→ Tâche a:
Transcrivez le passage du texte sur Les Travailleurs de la mer depuis « Mais je reviens » jusqu'à « sur le style. » inclus.

Juste quelques lignes : je reprends de vieilles notes.
Les Travailleurs de la mer, le roman de Victor Hugo sur l’anankè des éléments publié en 1866, traite, pour reprendre ses mots, de « l’ordre profond du grand désordre naturel ». C’est la lutte de l’homme et de la mer, qui figure la lutte de l’écrivain en exil contre le régime impérial du « Petit ». Si Hugo a d’abord fulminé de colère, publiant dès 1853 Les Châtiments, ce recueil poétique terrible pour Napoléon Ⅲ, il s’est ensuite habitué, bon gré mal gré, à la solitude du bannissement. « La sérénité est intérieure, écrivait-il alors. C’est au dedans de nous qu’est notre printemps perpétuel. »
Mais je reviens aux Travailleurs de la mer, l’un des premiers romans naturalistes au sens propre du terme : je parle de cette esthétique littéraire où la science entre dans la poésie — c’est vers la même époque que Zola commence à publier. Roman naturaliste, roman socialiste aussi : le poète est encore en avance sur son temps — Le Capital ne sera publié qu’une année plus tard. Cependant les idées politiques de Hugo ne valent rarement plus que pour leur expression poétique ; alors, le lecteur me permettra de ne pas m’engager dans un examen du sens idéologique de l’œuvre qui ne mènerait nulle part, et de rester sur le style.

Entrées enregistrées
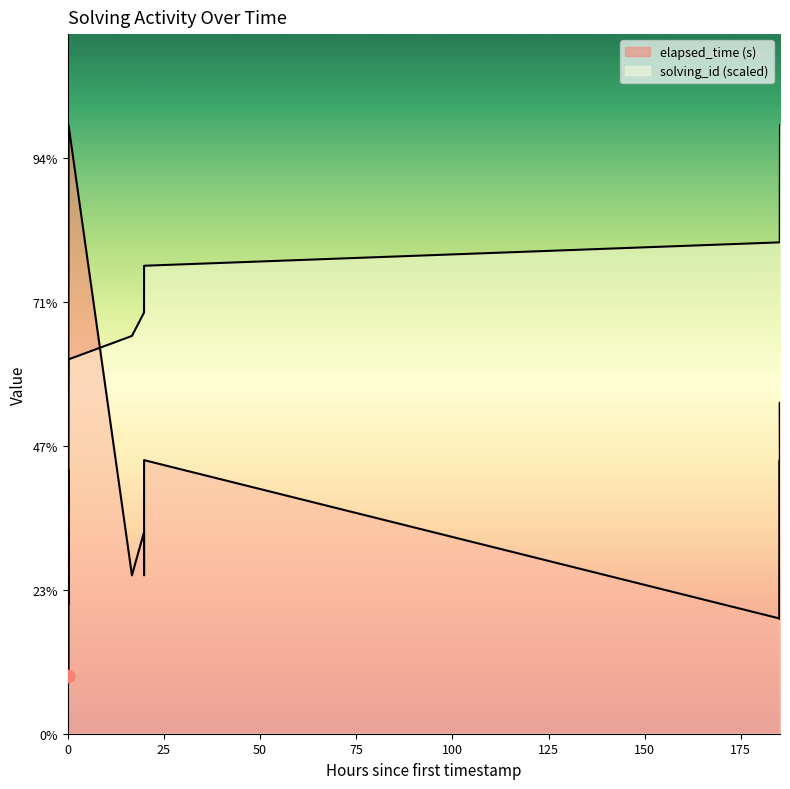

Which series reaches the minimum Y coordinate?

solving_id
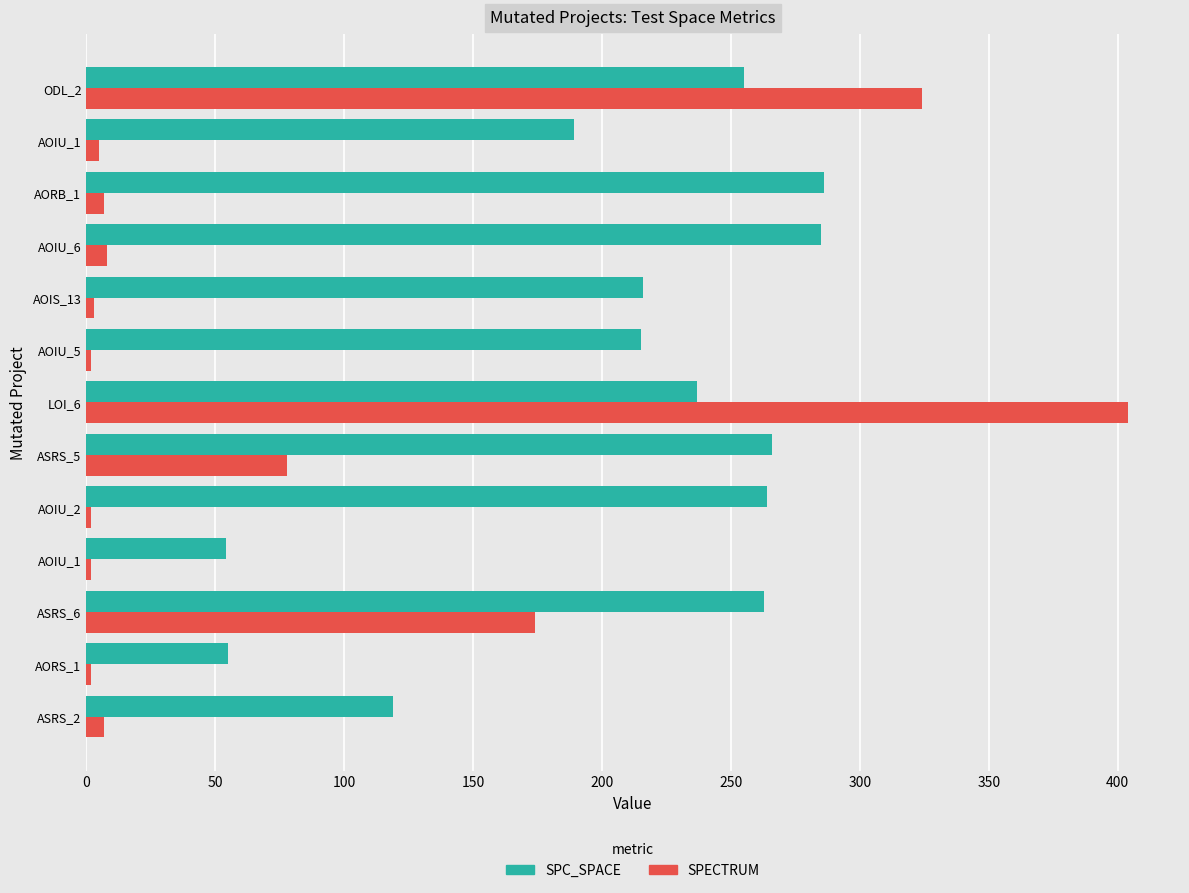

How many values in the SPC_SPACE series are below 237?

6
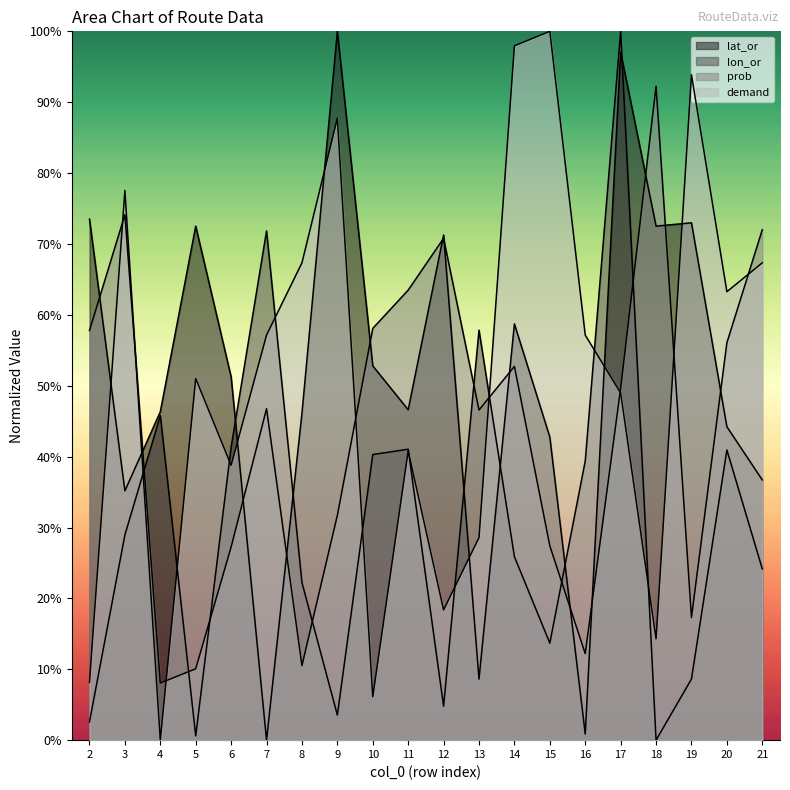

What is the difference between the demand values at 18 and 21?

53.1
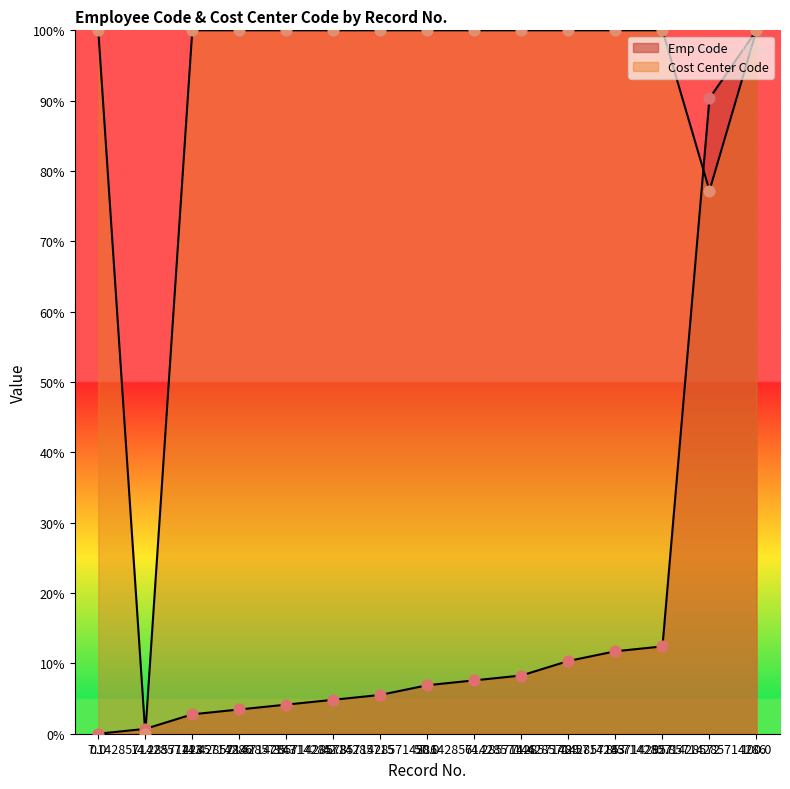

Is the value of Emp Code at 21.42857142857143 greater than the value of Cost Center Code at 78.57142857142857?

No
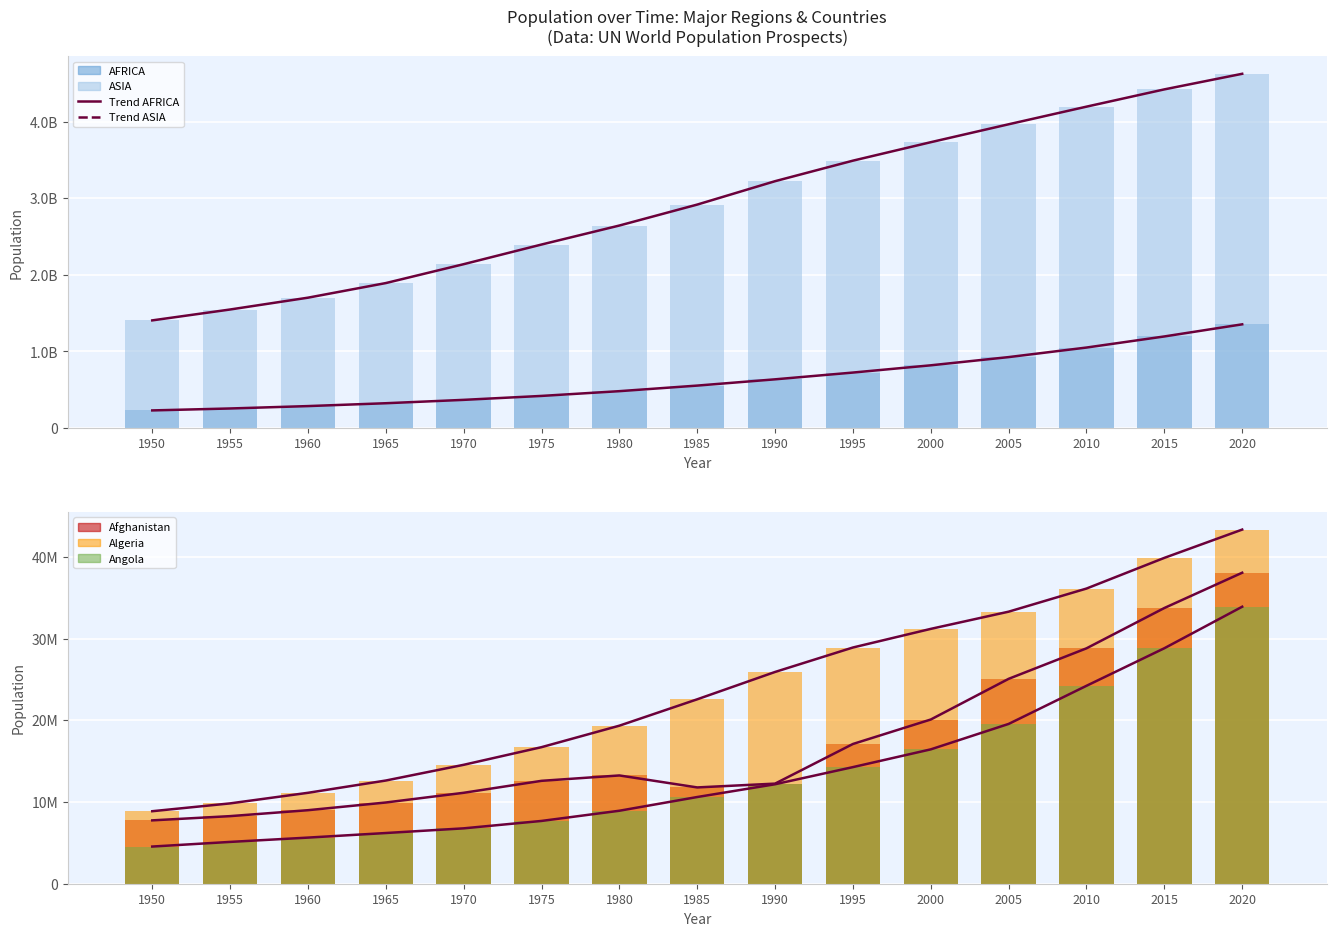

List the series in order of their peak value, highest first.

ASIA, AFRICA, Algeria, Afghanistan, Angola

→ Tâche b:
Dans la liste, réécrivez les lignes allant de celle qui contient « List the series » jusqu'à la fin de la liste incluse, en remplaçant « peak value » par « maximum value » sans rien modifier d'autre.

→ Réponse a:
Mais je reviens aux Travailleurs de la mer, l’un des premiers romans naturalistes au sens propre du terme : je parle de cette esthétique littéraire où la science entre dans la poésie — c’est vers la même époque que Zola commence à publier. Roman naturaliste, roman socialiste aussi : le poète est encore en avance sur son temps — Le Capital ne sera publié qu’une année plus tard. Cependant les idées politiques de Hugo ne valent rarement plus que pour leur expression poétique ; alors, le lecteur me permettra de ne pas m’engager dans un examen du sens idéologique de l’œuvre qui ne mènerait nulle part, et de rester sur le style.

→ Réponse b:
List the series in order of their maximum value, highest first.

ASIA, AFRICA, Algeria, Afghanistan, Angola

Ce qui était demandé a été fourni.